● About this exercise:
Would you please retype, exactly, the lines of the listing below between the line with "X116200000Y-91100000D01*" and the line with "X177125489Y-68325489D02*", inclusive?

● Record excerpts:
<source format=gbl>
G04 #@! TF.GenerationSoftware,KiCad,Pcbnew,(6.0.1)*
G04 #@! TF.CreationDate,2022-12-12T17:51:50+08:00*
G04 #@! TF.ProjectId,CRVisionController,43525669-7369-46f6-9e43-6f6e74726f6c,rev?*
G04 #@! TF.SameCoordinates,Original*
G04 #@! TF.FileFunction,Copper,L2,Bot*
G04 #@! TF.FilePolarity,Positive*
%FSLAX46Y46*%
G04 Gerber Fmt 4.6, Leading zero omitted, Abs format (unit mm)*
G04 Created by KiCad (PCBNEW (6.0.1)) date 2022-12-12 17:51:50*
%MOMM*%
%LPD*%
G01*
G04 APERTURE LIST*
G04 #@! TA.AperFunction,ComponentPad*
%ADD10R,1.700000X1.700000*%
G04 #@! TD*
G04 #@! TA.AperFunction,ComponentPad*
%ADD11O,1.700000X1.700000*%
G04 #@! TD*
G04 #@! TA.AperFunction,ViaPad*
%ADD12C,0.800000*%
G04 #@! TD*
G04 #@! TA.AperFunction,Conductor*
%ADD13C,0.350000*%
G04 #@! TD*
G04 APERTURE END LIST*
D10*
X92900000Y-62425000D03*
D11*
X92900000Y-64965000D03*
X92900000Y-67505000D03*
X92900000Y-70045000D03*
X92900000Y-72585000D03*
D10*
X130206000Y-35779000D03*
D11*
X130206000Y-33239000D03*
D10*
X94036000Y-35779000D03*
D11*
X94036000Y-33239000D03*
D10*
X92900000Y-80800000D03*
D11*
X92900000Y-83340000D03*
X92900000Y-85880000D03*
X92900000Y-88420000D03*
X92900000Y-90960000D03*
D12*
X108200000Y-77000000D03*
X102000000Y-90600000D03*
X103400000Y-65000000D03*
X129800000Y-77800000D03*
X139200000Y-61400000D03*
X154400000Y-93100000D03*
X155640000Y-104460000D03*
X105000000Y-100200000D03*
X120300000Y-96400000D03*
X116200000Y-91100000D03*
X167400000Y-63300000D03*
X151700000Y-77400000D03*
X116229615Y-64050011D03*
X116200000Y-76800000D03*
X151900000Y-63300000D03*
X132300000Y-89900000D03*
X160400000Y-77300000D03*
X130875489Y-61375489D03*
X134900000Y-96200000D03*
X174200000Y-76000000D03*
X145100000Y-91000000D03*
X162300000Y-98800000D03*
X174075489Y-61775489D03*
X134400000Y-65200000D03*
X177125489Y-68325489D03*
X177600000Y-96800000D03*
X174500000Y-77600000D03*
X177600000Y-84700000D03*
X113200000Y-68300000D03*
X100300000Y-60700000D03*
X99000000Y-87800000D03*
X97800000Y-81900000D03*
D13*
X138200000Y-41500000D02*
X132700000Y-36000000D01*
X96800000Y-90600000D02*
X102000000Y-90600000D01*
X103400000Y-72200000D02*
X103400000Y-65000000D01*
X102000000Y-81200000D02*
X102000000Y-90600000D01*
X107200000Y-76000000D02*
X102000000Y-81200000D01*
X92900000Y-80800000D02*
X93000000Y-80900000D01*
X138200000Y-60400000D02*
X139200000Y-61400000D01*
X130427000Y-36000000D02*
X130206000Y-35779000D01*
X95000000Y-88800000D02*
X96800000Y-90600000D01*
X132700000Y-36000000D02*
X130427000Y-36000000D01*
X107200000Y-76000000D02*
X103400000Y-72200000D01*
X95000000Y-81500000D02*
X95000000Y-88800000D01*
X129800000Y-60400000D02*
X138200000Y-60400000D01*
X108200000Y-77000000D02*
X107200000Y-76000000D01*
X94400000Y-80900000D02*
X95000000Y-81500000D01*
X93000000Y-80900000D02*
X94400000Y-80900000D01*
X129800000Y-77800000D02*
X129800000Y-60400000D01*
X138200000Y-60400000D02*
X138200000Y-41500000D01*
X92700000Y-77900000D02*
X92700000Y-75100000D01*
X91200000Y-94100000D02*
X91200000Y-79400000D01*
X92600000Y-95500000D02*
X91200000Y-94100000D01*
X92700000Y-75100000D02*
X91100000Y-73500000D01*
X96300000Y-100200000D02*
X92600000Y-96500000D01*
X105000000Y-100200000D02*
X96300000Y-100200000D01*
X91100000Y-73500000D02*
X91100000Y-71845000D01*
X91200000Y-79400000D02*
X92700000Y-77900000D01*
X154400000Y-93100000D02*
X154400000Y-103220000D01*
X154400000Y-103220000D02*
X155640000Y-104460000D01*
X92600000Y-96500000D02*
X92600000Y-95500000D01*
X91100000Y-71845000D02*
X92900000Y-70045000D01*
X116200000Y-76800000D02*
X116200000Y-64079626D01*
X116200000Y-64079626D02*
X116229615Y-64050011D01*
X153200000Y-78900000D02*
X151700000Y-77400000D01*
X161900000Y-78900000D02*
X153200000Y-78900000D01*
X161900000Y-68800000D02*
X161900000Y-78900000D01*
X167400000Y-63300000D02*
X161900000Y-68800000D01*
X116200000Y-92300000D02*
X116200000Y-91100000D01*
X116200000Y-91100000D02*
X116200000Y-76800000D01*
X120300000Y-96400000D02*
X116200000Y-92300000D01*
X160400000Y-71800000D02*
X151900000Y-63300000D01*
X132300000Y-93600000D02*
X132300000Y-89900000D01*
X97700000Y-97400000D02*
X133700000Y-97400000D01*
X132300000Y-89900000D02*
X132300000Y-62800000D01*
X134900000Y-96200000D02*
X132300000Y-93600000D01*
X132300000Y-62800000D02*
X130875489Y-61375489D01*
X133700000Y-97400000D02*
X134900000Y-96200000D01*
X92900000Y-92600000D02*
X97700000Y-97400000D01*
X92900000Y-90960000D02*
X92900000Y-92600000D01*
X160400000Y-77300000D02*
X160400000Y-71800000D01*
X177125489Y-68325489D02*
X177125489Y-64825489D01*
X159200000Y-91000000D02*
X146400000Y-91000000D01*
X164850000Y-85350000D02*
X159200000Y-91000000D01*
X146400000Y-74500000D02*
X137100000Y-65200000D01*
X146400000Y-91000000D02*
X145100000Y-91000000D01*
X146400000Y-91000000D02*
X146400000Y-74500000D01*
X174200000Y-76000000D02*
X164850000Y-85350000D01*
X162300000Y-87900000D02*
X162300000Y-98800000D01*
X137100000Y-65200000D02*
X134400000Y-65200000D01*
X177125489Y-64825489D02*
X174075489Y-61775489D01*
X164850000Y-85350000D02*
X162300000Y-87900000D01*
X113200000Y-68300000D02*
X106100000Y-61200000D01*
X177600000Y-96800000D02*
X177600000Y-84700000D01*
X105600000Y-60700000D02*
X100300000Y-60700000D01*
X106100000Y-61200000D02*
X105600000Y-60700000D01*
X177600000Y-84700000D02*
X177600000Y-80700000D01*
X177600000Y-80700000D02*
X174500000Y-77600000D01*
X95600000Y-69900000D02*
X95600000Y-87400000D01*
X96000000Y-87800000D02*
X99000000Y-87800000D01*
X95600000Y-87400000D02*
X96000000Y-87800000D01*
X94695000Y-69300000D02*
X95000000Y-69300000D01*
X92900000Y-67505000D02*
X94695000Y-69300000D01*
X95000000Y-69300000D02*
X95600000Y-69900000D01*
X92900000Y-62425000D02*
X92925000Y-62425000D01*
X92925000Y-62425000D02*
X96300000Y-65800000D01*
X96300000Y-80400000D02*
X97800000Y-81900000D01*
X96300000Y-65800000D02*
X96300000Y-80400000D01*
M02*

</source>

==

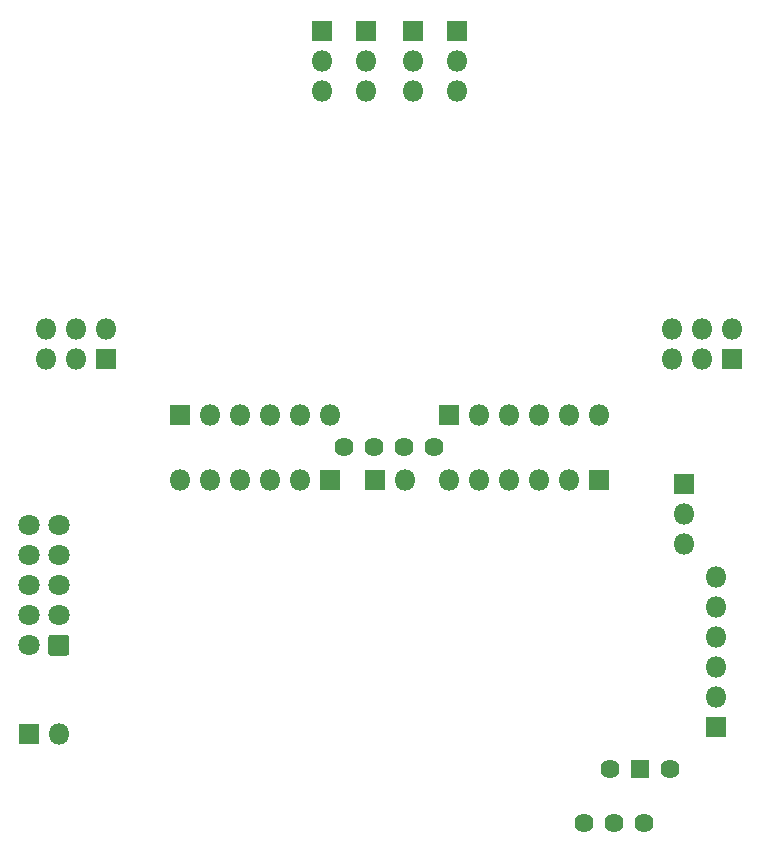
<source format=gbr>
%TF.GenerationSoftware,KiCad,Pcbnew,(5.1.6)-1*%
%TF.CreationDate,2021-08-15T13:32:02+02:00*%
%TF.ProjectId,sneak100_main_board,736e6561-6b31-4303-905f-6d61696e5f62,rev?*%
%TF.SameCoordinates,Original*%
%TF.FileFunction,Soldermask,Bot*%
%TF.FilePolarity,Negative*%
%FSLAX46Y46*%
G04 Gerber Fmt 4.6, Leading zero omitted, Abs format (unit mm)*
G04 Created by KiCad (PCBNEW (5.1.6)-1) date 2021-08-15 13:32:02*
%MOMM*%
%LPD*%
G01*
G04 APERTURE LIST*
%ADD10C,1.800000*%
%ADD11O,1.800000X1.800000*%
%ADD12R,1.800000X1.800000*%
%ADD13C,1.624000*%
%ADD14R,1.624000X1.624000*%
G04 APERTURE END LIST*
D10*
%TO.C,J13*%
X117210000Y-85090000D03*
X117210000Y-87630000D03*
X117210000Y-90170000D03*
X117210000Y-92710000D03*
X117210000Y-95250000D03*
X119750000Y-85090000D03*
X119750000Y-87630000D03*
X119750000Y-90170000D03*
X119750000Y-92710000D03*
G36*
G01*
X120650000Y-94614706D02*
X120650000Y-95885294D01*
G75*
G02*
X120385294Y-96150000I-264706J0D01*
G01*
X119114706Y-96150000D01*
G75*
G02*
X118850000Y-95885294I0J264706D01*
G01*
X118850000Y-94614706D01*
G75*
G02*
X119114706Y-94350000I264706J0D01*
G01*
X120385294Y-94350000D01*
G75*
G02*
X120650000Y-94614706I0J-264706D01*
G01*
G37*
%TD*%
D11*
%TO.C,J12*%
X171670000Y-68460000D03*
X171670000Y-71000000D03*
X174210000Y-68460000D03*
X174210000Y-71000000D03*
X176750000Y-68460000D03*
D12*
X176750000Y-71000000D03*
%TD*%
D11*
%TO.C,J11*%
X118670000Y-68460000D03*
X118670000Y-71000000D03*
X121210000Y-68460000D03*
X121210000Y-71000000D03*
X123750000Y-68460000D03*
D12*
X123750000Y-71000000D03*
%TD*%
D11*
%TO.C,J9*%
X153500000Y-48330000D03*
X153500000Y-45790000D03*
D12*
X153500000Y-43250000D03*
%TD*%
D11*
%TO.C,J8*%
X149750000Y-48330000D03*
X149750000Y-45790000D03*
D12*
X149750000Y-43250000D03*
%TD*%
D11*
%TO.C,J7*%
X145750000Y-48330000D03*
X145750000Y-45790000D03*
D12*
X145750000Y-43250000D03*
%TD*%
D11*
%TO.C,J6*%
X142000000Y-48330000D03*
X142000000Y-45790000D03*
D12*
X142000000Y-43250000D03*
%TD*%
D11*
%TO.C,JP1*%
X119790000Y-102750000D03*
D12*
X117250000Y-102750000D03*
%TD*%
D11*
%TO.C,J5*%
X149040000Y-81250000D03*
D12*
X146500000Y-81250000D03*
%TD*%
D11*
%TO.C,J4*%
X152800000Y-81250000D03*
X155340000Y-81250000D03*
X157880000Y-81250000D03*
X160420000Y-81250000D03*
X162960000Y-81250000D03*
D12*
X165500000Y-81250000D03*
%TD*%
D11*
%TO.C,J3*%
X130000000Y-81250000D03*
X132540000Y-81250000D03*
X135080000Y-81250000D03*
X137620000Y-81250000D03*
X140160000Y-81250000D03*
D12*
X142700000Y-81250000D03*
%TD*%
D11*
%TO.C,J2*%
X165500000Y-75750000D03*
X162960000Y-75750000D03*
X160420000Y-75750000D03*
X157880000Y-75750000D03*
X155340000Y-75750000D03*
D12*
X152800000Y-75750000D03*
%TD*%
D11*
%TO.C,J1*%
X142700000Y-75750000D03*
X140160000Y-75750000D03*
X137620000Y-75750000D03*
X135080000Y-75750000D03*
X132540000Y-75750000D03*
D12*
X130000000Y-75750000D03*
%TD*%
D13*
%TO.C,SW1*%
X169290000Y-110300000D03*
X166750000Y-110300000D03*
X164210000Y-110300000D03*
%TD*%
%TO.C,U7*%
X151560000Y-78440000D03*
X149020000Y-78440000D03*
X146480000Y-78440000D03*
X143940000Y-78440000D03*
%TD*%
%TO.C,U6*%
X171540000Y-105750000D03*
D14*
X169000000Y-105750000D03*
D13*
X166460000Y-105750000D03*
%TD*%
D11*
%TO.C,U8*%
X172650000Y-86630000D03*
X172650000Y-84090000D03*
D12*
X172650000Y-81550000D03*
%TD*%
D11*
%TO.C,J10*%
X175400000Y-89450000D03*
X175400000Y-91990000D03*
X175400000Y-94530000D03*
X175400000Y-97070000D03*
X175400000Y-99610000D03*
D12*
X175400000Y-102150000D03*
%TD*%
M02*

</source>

---

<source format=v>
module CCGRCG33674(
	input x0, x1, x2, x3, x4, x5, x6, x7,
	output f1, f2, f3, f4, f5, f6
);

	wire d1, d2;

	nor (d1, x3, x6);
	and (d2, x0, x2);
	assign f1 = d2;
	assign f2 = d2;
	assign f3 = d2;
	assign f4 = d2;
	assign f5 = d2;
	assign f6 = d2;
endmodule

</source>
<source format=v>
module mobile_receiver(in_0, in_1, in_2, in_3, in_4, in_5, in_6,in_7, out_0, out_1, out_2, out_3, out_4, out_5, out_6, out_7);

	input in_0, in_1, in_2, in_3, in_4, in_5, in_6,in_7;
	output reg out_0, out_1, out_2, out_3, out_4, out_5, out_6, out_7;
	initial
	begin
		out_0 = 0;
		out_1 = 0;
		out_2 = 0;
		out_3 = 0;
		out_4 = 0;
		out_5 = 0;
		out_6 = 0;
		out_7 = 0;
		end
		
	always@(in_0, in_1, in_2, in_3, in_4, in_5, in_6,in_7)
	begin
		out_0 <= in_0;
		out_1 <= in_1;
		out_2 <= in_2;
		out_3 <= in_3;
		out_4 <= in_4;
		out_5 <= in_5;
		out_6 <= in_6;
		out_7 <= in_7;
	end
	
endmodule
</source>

● Written solution:
X116200000Y-91100000D01*
X116200000Y-91100000D02*
X116200000Y-76800000D01*
X120300000Y-96400000D02*
X116200000Y-92300000D01*
X160400000Y-71800000D02*
X151900000Y-63300000D01*
X132300000Y-93600000D02*
X132300000Y-89900000D01*
X97700000Y-97400000D02*
X133700000Y-97400000D01*
X132300000Y-89900000D02*
X132300000Y-62800000D01*
X134900000Y-96200000D02*
X132300000Y-93600000D01*
X132300000Y-62800000D02*
X130875489Y-61375489D01*
X133700000Y-97400000D02*
X134900000Y-96200000D01*
X92900000Y-92600000D02*
X97700000Y-97400000D01*
X92900000Y-90960000D02*
X92900000Y-92600000D01*
X160400000Y-77300000D02*
X160400000Y-71800000D01*
X177125489Y-68325489D02*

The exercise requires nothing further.